A procuradora geral da República defendeu que nunca ponderou demitir-se e considera que há “uma campanha orquestrada” contra o Ministério Público, classificando de “indecifráveis e graves” as declarações da ministra da Justiça sobre pôr “ordem na casa” no Ministério Público.
“Não coloquei nunca essa questão, porque encaro o meu mandato como sendo um mandato que leva um cunho de rigor, de objetividade, de isenção”, referiu.
Lucília Gago questionou também a legitimidade de algumas das pessoas que criticam o Ministério Público. “Estou perfeitamente consciente que há de facto uma campanha orquestrada por parte de pessoas que não deviam, uma campanha orquestrada na qual também se inscrevem um conjunto alargado pessoas que têm atualmente, ou tiveram no passado, responsabilidades de relevo na vida da nação. Melhor fora que não fizessem os ataques que têm sido desferidos”, sublinhou.
Em que ponto está a Operação Influencer?
Lucília Gago referiu que o inquérito no âmbito da Operação Influencer, que visa o ex-primeiro-ministro, e que levou à sua demissão no dia 7 de novembro, “ainda decorre”, salientando que se a investigação ainda não foi arquivada “é porque algo obstará”, realçando que António Costa não foi constituído arguido “até ao momento” e, que se não houve arquivamento, é porque existe algo a impedir um despacho final.
Ainda sobre este processo, a procuradora geral da República rejeitou também comprometer-se com um eventual arquivamento do inquérito a breve prazo.
Como viu as declarações do Presidente da República?
A procuradora geral da República desvaloriza a teoria de uma concertação de datas na abertura do inquérito ao caso das gémeas e buscas na Operação Influencer.
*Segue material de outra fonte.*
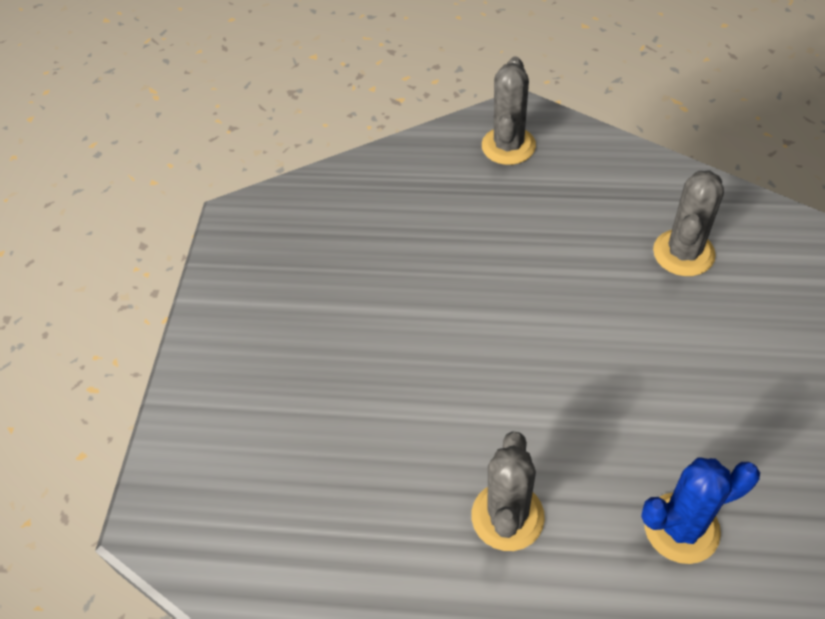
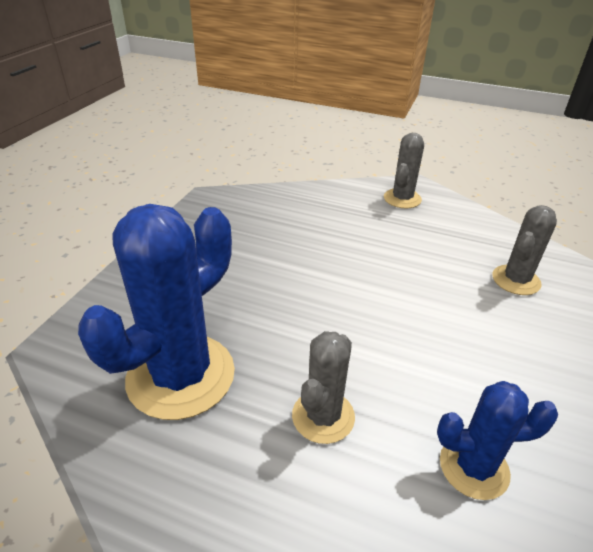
camera: 10 degrees right, 15 degrees down
(326, 513) = (181, 375): none -> blue cactus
Sobre as declarações de Marcelo Rebelo de Sousa que num jantar informal com correspondentes estrangeiros em Portugal, classificou de “maquiavélico” o inquérito instaurado ao caso das gémeas luso-brasileiras tratadas em Portugal com o medicamento Zolgensma, Lucília Gago não fez comentários ao alegado maquiavelismo na coincidência de datas nos dois casos, mas rejeitou qualquer concertação por sua iniciativa ou de qualquer magistrado do Ministério Público, afirmando que não são usados “critérios desse tipo”.
“Quero esclarecer sem margem para qualquer dúvida que não há critérios desse tipo no Ministério Público. Não recebi com agrado [as declarações sobre maquiavelismo]. As declarações fazem criar na opinião pública um propósito de concertação de datas. Quero vincar que não existiu de todo. Muito menos da minha parte, como calcula, não sou eu que registo inquéritos”, referiu.
Escutas prolongadas a João Galamba justificam-se?
Nesta entrevista, Lucília Gago, assumiu que “não é desejável nem comum” que escutas telefónicas se prolonguem durante quatro anos, mas se isso aconteceu com João Galamba, arguido no âmbito da Operação Influencer, que investiga negócios do lítio, hidrogénio verde e do centro de dados de Sines, foi porque se considerou “relevante continuar a escutá-lo”.
“Ter-se enveredado pela continuação [das escutas] apenas significa que no seu decurso se entendeu que era muito relevante continuar a escutá-lo”, salientou a procuradora geral da República, acrescentando que o prolongamento das mesmas foi “sujeito, a espaços, a autorização” judicial.
Como analisa a procuradora geral da REpública a acusação de adiar a audição no parlamento?
Lucília Gago defendeu ser “absolutamente falso” que não estivesse disponível para ser ouvida pelos deputados na data proposta pelo parlamento. “Tem sido muito repetido, enfatizado, que não vou de bom grado à Assembleia da República e que pedi o adiamento da audição. Não é verdade, é absolutamente falso”, afirmou.
Durante a entrevista, a procuradora geral da República leu a resposta enviada ao parlamento, na qual sugere o adiamento para quando o relatório estiver concluído, uma vez que o escrutínio ao seu conteúdo consta dos requerimentos aprovados para que fosse ouvida, mas admite disponibilidade para “comparecer na data proposta” pelo parlamento, ou seja, antes da conclusão do documento.